While some people might consider this book depressing, I think it can be somewhat of a catharsis for people who have recently – or perhaps not-so-recently – suffered a devastating loss. The book centers on Mary Baxter who is having a difficult time dealing with the death of her 5-year-old daughter. Aside from the inevitable and obvious depression, she doesn’t see that her marriage is crumbling around her and that the dynamics of her workplace are changing. Part of the latter is because she couldn’t force herself to go to work for weeks and weeks.
Mary must also deal with her mother, with whom she has long-standing issues. Partly to shut her mother up Mary joins a knitting circle her mother suggested. The group of women (and one man) in the circle are dealing with loss as well. Some recent; some long ago; some impending.
As the book progresses, we learn about the other members of the knitting circle as they open up to Mary. This, in turn, eventually, allows her to open up about her feelings concerning the death of her daughter. We also learn why Mary and her mother have the relationship they have.
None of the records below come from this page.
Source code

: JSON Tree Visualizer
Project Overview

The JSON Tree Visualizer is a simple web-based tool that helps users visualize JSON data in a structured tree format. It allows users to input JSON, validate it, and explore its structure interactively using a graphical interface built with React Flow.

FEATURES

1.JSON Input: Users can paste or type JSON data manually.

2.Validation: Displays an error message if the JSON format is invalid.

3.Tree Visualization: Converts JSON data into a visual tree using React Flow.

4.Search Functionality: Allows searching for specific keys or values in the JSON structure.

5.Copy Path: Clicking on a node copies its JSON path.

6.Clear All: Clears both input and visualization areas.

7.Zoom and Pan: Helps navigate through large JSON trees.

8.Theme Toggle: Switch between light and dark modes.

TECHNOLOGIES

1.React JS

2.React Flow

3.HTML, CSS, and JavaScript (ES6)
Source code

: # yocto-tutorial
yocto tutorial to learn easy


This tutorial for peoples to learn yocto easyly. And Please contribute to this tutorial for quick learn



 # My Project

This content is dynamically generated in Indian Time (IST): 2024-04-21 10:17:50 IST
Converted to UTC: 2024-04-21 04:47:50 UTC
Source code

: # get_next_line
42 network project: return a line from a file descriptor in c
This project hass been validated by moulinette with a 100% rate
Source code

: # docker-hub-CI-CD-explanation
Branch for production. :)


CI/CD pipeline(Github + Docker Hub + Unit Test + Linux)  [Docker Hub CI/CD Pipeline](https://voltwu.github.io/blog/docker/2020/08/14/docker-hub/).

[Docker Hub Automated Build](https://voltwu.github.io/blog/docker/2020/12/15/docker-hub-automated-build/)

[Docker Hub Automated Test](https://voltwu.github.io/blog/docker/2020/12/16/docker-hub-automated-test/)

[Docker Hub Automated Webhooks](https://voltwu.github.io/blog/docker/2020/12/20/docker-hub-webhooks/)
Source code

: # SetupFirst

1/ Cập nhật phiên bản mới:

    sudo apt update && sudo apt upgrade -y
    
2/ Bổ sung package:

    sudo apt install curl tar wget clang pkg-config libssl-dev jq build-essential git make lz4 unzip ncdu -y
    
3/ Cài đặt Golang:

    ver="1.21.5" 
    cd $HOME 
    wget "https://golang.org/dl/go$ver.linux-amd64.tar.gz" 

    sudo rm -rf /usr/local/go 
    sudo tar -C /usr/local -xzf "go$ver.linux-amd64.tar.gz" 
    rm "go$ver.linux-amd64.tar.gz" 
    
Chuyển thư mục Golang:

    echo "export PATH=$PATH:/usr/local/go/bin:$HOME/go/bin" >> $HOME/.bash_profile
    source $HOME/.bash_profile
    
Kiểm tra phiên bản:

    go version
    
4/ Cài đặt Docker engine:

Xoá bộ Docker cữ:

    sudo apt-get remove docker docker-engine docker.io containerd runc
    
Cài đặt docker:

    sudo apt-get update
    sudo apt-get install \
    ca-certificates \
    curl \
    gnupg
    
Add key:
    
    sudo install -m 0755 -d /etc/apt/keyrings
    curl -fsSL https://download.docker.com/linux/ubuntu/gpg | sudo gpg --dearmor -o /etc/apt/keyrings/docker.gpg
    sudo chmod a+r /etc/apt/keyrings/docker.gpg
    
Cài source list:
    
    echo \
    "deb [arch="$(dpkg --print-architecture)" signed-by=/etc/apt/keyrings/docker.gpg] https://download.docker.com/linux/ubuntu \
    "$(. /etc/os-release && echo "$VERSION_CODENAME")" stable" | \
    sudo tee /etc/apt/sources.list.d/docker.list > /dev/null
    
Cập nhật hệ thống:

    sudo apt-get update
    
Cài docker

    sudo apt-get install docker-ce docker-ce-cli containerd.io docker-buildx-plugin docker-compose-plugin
And the knitting? Knitters know how relaxing it can be and how it feels to create something after you’ve lost something very important to you. Not that a scarf could ever replace a 5-year-old girl, but creating something brings you back into the world of the living.
My mother passed away five months before Pat suggested this book to me. Her mother died 40 years ago. I think part of the reason she let me borrow the book is that – although she’s told me – losing your mother never really gets any easier but you can always find someone to talk to about it.
I give "The Knitting Circle" 4 of 5:
Have you read it? What do you think?